_Job_
Word for word, copy the records and drop the pictures.

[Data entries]
= Beginning of Section =

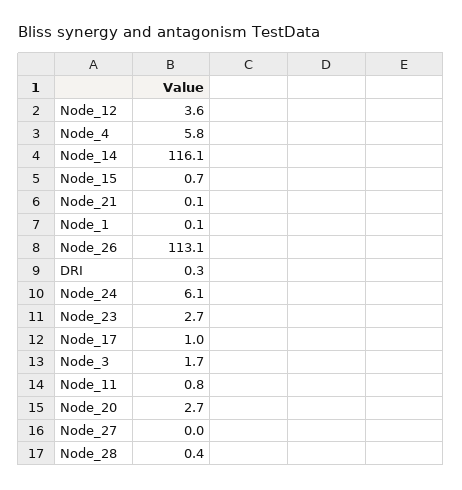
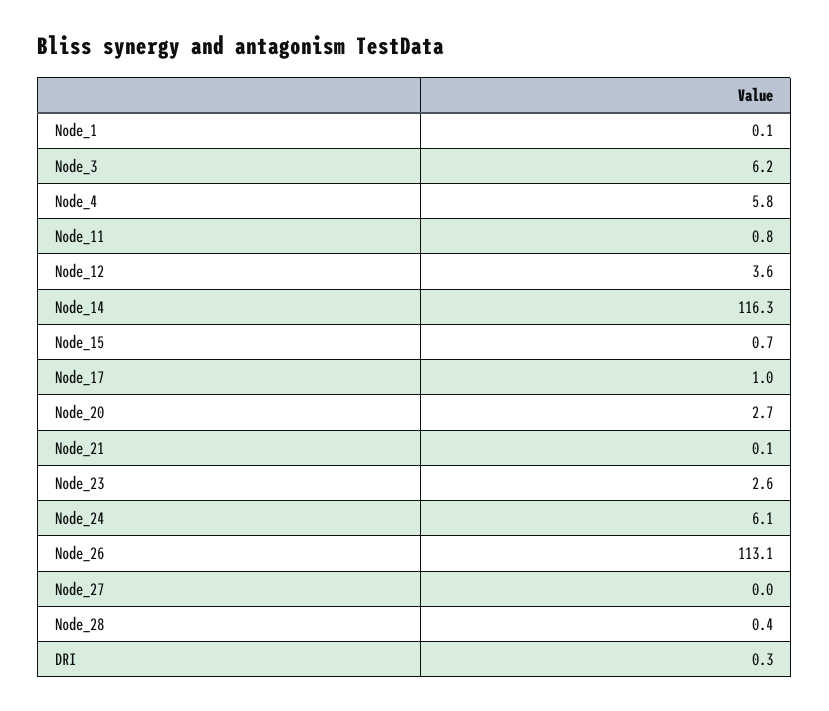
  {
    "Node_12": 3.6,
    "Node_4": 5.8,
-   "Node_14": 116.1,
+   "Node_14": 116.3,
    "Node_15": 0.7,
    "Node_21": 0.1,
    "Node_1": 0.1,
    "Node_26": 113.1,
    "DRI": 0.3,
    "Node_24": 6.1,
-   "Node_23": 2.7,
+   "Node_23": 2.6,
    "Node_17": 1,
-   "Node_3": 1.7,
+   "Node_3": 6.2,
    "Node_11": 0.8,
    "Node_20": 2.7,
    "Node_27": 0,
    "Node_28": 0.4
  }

= End of Section =

_Your response_
  {
    "Node_12": 3.6,
    "Node_4": 5.8,
-   "Node_14": 116.1,
+   "Node_14": 116.3,
    "Node_15": 0.7,
    "Node_21": 0.1,
    "Node_1": 0.1,
    "Node_26": 113.1,
    "DRI": 0.3,
    "Node_24": 6.1,
-   "Node_23": 2.7,
+   "Node_23": 2.6,
    "Node_17": 1,
-   "Node_3": 1.7,
+   "Node_3": 6.2,
    "Node_11": 0.8,
    "Node_20": 2.7,
    "Node_27": 0,
    "Node_28": 0.4
  }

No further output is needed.